No one can point to any increases in violence in jurisdictions that allow some form of carry becasue there is no such evidence. Jared Loughner most certainly did not possess a CCW permit, though his gun was purchased legally. It's not possible to stop madmen from getting weapons in a free country, especially one with a second amendment.
It's pretty ridiculous that we are all still arguing about legal gun ownership when it had nothing whatsoever to do with this case, or any other gang/youth shooting in the area that I am aware of.

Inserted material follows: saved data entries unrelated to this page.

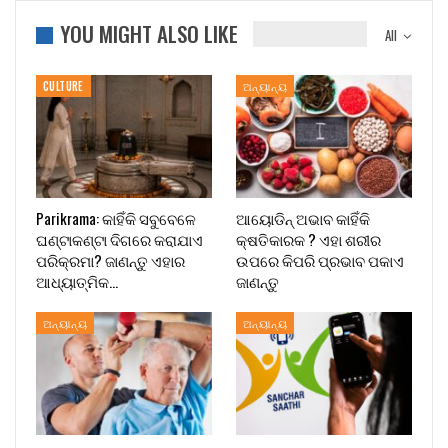
YOU MIGHT ALSO LIKE
All
CULTURE
ଅନ୍ୟାନ୍ୟ
Parikrama: କାହିଁକି ସବୁବେଳେ
ଆୟୋଡିନ୍ ଅଭାବ କାହିଁକି
ଘଣ୍ଟାକଣ୍ଟା ଦିଗରେ କରାଯାଏ
କ୍ଷତିକାରକ ? ଏହା ଶରୀର
ପରିକ୍ରମା? ଜାଣନ୍ତୁ ଏହାର
ଉପରେ କିପରି ପ୍ରଭାବ ପକାଏ
ଆଧ୍ୟାତ୍ମିକ…
ଜାଣନ୍ତୁ
ଅନ୍ୟାନ୍ୟ
ଅନ୍ୟାନ୍ୟ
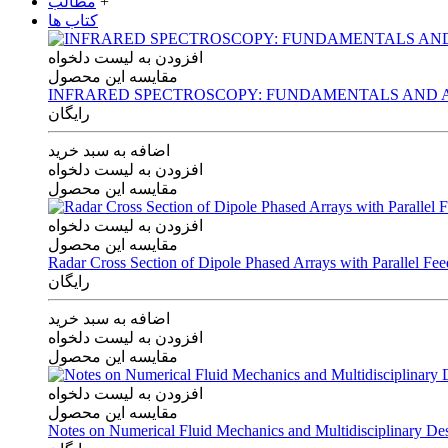
+
مطالب
کتاب ها
افزودن به لیست دلخواه
مقایسه این محصول
INFRARED SPECTROSCOPY: FUNDAMENTALS AND A
رایگان
اضافه به سبد خرید
افزودن به لیست دلخواه
مقایسه این محصول
افزودن به لیست دلخواه
مقایسه این محصول
Radar Cross Section of Dipole Phased Arrays with Parallel Fe
رایگان
اضافه به سبد خرید
افزودن به لیست دلخواه
مقایسه این محصول
افزودن به لیست دلخواه
مقایسه این محصول
Notes on Numerical Fluid Mechanics and Multidisciplinary De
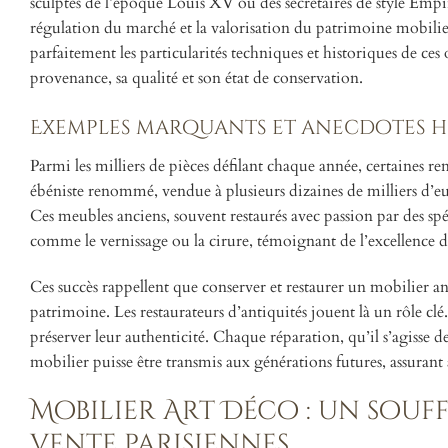
sculptés de l’époque Louis XV ou des secrétaires de style Empir
régulation du marché et la valorisation du patrimoine mobilier 
parfaitement les particularités techniques et historiques de ces 
provenance, sa qualité et son état de conservation.
Exemples marquants et anecdotes h
Parmi les milliers de pièces défilant chaque année, certaines
ébéniste renommé, vendue à plusieurs dizaines de milliers d’eu
Ces meubles anciens, souvent restaurés avec passion par des spéc
comme le vernissage ou la cirure, témoignant de l’excellence de 
Ces succès rappellent que conserver et restaurer un mobilier an
patrimoine. Les restaurateurs d’antiquités jouent là un rôle clé.
préserver leur authenticité. Chaque réparation, qu’il s’agisse 
mobilier puisse être transmis aux générations futures, assurant
Mobilier Art Déco : un souf
vente parisiennes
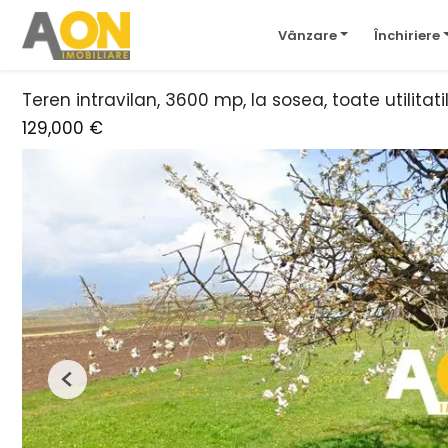
Vânzare
Închiriere
Teren intravilan, 3600 mp, la sosea, toate utilitat
129,000 €
Previous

If we are going to talk about changing laws then perhaps a different tact toward drug use would make more sense. It would probably be a lot harder to indoctrinate youth into joining gangs if they had to resort to less lucrative, and therefore less glamorous, crimes to make their money. I'm all for throwing the book at violent individuals, perhaps even going as far as life imprisonment for all shootings such as this, but we'll never be able to stop organized crime when there is so much easy money to be made from paying "victims". Yes drug addiction is quite bad, but armed drug dealers, turf wars and the attractiveness of easy money to our youth is worse.
Bopper, the whole reason I brought up CC permits was that I was afraid that as a reaction to gang shootings some might push for them (and "stand-your-ground" laws); sure enough, someone here suggested they might reduce or prevent gang shootings or allow "neutrons" to protect ourselves from it. They won't, and it's not the way to address the problems of gang violence.
The point that's being missed is.. where do these criminals get these guns? For the most part, they don't buy them. They steal them. And from whom do they steal them? Legitimate gun owners is the likely answer. Thus goes the circle of violence. If you disagree with my logic, so be it. I probably won't argue with you.
I can't provide documentation nor do I know if CPD has the stats but from my experience the majority of guns taken off the streets are not registered which in essence would make them not stolen from legitimate gun owners. However seeing that until very recently a Chicagoan could not legitimately register a gun (unless the person was a police officer, fbi agent, etc.) the statistics might be unreliable. I can also tell you that many of the guns recovered from the street are cheap off brands that a legitimate gun owner would unlikely purchase.
"...until very recently a Chicagoan could not legitimately register a gun ..."
NOT CORRECT. You could not register a HAND GUN in the City of Chicago. As a hunter and gun owner, you could legally register long guns. This was Daley's 1980's law passed to reduce crime in the city. IT DID NOT WORK!
There is alot of misinformation and assumptions being put out here.
Bottom line - I am pretty sure Johnny the Gang Banger DID NOT get:
1. the Firearm Owner ID card (FOID) required for everyone in IL (required background check)
2. Take the five-hour training course required by the City of Chicago
3. Register his firearm on a yearly basis
4. Be photographed and fingerprinted by the CPD (requires another, different background check)
5. Pay about $200 in fees to the city and state
Criminals get their guns illegally or from straw buyers in other states. More laws are not the answer. The Chicago hand gun law was struck down by the US Supreme Court in 2010.
Look at Mexico. They have one gunstore in the whole country where you can LEGALLY buy one gun. It is on a military base. You have to go to Mexico City in person to complete the paper work. Their murder rate for guns is much, much higher than the US.
ENFORCE THE LAWS ON THE BOOKS - WE HAVE ENOUGH GUN CONTROL!!!!